On December 3, 2019, NRECA filed comments at FERC supporting FERC's proposed rulemaking to revise its regulations implementing sections 201 and 210 of the Public Utility Regulatory Policies Act of 1978 (PURPA). See Qualifying Facility Rates and Requirements; Implementation Issues Under the Public Utility Regulatory Policies Act of 1978, Docket No. RM19-15-000, 168 FERC ¶ 61,184 (2019) (notice of proposed rulemaking).
The NRECA comments acknowledge the significant changes in the electric industry and electric markets since 1978 and support FERC's proposals to reform and modernize its PURPA regulations to account for these changes and to address other implementation issues that have arisen in recent years.
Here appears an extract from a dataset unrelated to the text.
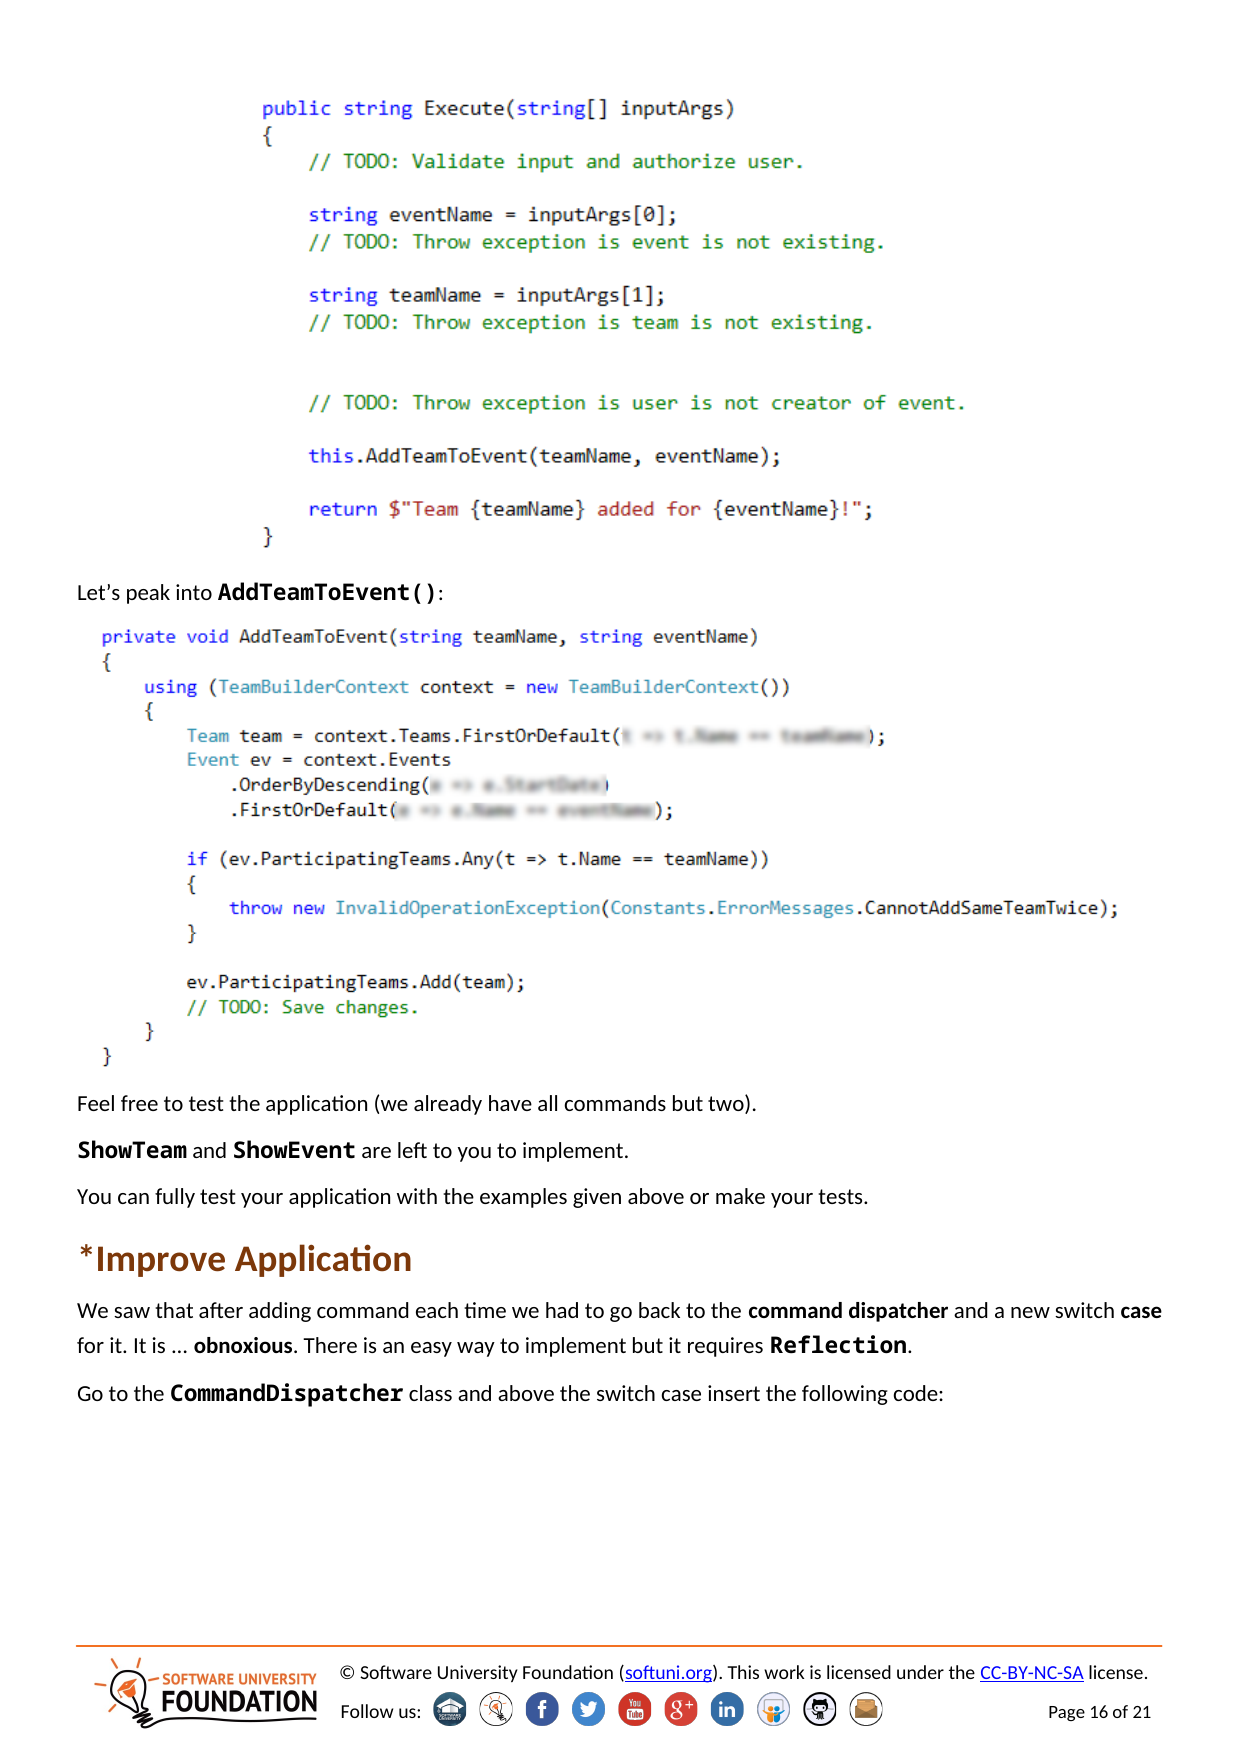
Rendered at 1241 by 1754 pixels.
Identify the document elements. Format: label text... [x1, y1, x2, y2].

Specifically, the NRECA comments support FERC's proposals:
- To allow states and nonregulated electric utilities such as rural electric cooperatives flexibility to incorporate market forces in setting "avoided cost" rates for PURPA qualifying facilities (QFs);
- To relieve electric utilities from the PURPA obligation to purchase energy and/or capacity from QFs to the extent the utility's supply obligations are reduced by a state retail-choice program;
- To reform the "one-mile rule" used to determine whether facilities constitute a single QF or multiple QFs;
- To reduce, from 20 megawatts to 1 megawatt, the QF size threshold at which a QF in an RTO or ISO region is rebuttably presumed to have non-discriminatory access to a wholesale market, which relieves an electric utility of its QF purchase obligation;
- To require a proposed QF to demonstrate that it is "commercially viable" and has " financial commitment to construct the proposed project pursuant to objective, reasonable, state-determined criteria," before the QF may claim a "legally enforceable obligation" for an electric utility to purchase its output; and
- To reform the QF self-certification process by allowing parties to contest the QF certification without filing a costly petition for declaratory order at FERC.